Boeing is competing under a $29.9-million contact calling for two aircraft, three ground control stations plus spares and support. The first A160T for the QRA is aircraft number 21, which rolled off the production line in Mesa, Ariz. this past May. The second, number 22, rolled off the line in June. Lockheed Martin was awarded a $45.8-million contract for the competition. The two competitors will participate this summer in a quick reaction assessment (QRA) program to determine the winner.
The A160T is also involved in what the U.S. Army is calling the “Triple A” program—Army Argus A160T—to test the DARPA developed autonomous real-time ground ubiquitous surveillance-imaging system (ARGUS-IS) program. This is essentially a multi-gigapixel camera system that allows multiple cameras to simultaneously track multiple targets with real-time high resolution. The ARGUS-IS is currently being integrated into the A160T. Following integration and testing, the ARGUS-IS equipped A160T will be deployed to Afghanistan.

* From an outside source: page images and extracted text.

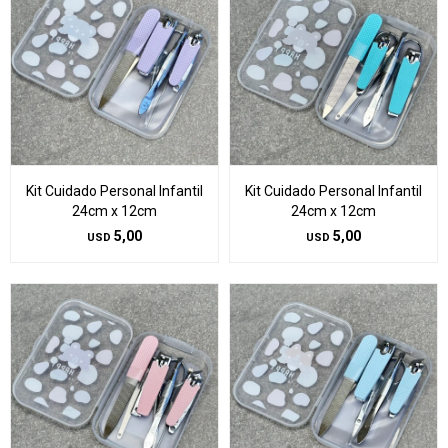
Kit Cuidado Personal Infantil
Kit Cuidado Personal Infantil
24cm x 12cm
24cm x 12cm
5,00
5,00
USD
USD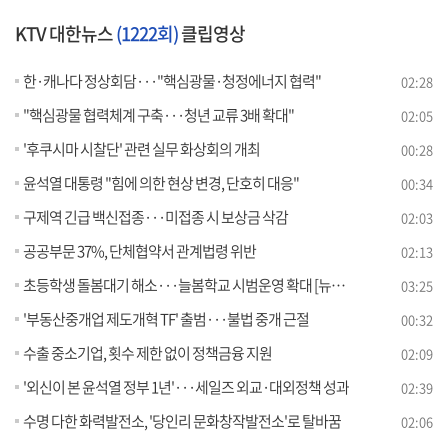
KTV 대한뉴스
(1222회)
클립영상
한·캐나다 정상회담···"핵심광물·청정에너지 협력"
02:28
"핵심광물 협력체계 구축···청년 교류 3배 확대"
02:05
'후쿠시마 시찰단' 관련 실무 화상회의 개최
00:28
윤석열 대통령 "힘에 의한 현상 변경, 단호히 대응"
00:34
구제역 긴급 백신접종···미접종 시 보상금 삭감
02:03
공공부문 37%, 단체협약서 관계법령 위반
02:13
초등학생 돌봄대기 해소···늘봄학교 시범운영 확대 [뉴스의 맥]
03:25
'부동산중개업 제도개혁 TF' 출범···불법 중개 근절
00:32
수출 중소기업, 횟수 제한 없이 정책금융 지원
02:09
'외신이 본 윤석열 정부 1년'···세일즈 외교·대외정책 성과
02:39
수명 다한 화력발전소, '당인리 문화창작발전소'로 탈바꿈
02:06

The A160T Hummingbird is a four-bladed turbine-powered rotorcraft UAS with a variable speed rotor system that allows the operator to fly the aircraft at optimum efficiency under different flight conditions. Frontier Systems in Irvine, Calif. originally developed it. The first 19 aircraft were hand built, first by Frontier Systems, then by Boeing at the Irvine facility. A standard gasoline engine powered the first seven before introduction of a turbine engine beginning with aircraft number eight. Boeing purchased Frontier Systems in May 2004 and moved production of the A160 to Mesa in 2010 because of the company’s expertise in rotary wing aircraft at the plant.
The first Mesa-produced aircraft, number 20, rolled off the production on March 17, 2011. With introduction of the turbine engine, the A160 was redesignated A160T. The two aircraft that went to Belize for Forester testing were from the original 19 produced in California.